▸ 課題の説明:
記録の最初の行から書き始め、「[926, 972, 994, 996] None: V9*2**2」を含む行まで書いたら止めて、その間の行を一字一句変えずに引用してください。

▸ 提供された記録:
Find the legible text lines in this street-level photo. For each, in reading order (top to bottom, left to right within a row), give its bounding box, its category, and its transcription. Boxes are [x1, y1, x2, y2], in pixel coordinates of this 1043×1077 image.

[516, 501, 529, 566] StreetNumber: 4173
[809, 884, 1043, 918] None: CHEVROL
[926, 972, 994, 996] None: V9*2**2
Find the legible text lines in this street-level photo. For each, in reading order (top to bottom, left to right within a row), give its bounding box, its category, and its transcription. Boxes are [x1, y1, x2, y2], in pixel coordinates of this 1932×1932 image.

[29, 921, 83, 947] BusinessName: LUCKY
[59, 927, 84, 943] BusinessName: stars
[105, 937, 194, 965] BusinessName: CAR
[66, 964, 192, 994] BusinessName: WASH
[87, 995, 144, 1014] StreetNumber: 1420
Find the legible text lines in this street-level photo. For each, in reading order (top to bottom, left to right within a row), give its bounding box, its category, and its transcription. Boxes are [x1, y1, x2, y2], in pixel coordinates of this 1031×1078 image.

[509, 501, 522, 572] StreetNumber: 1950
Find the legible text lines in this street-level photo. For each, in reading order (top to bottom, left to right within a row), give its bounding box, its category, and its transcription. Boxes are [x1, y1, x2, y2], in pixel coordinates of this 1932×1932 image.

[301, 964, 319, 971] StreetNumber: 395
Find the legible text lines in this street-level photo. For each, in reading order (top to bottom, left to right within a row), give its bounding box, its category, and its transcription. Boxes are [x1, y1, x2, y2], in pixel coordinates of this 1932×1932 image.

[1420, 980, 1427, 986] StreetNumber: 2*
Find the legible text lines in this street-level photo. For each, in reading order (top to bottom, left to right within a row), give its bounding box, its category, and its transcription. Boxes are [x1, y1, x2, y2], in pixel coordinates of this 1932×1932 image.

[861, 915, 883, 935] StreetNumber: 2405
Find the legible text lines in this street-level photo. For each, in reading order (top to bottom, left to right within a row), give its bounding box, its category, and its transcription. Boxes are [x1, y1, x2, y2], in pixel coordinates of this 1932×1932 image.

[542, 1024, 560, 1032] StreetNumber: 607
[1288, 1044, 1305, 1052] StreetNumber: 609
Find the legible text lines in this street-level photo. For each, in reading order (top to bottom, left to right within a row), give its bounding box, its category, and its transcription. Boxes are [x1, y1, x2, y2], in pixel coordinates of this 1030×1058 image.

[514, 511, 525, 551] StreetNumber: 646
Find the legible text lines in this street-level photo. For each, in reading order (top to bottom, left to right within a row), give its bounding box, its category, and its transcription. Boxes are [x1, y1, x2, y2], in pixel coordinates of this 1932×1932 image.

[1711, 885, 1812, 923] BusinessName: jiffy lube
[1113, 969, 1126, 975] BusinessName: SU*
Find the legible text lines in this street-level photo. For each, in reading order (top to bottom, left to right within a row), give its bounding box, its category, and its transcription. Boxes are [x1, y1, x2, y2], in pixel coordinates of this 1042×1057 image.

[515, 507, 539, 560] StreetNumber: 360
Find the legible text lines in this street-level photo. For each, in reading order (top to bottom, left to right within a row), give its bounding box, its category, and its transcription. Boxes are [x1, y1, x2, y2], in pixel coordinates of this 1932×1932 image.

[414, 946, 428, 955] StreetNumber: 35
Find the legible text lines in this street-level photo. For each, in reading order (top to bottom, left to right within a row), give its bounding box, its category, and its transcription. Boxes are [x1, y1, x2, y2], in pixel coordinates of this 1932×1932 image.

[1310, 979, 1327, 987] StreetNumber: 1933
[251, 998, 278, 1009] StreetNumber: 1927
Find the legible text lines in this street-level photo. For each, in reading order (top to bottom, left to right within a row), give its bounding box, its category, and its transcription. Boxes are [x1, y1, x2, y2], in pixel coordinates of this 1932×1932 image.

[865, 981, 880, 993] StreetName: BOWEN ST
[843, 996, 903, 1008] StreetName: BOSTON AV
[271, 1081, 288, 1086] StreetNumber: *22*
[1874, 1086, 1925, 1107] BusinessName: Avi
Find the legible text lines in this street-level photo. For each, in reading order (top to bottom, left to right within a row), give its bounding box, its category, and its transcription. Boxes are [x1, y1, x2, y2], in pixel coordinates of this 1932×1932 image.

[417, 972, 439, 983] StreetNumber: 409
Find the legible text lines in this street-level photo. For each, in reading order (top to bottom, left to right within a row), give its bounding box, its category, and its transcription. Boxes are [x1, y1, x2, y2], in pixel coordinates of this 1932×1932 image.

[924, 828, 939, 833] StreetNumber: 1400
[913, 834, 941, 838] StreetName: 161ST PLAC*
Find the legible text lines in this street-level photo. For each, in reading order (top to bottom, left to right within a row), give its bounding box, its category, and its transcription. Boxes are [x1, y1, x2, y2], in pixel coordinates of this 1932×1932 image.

▸ 記述による解答:
Find the legible text lines in this street-level photo. For each, in reading order (top to bottom, left to right within a row), give its bounding box, its category, and its transcription. Boxes are [x1, y1, x2, y2], in pixel coordinates of this 1043×1077 image.

[516, 501, 529, 566] StreetNumber: 4173
[809, 884, 1043, 918] None: CHEVROL
[926, 972, 994, 996] None: V9*2**2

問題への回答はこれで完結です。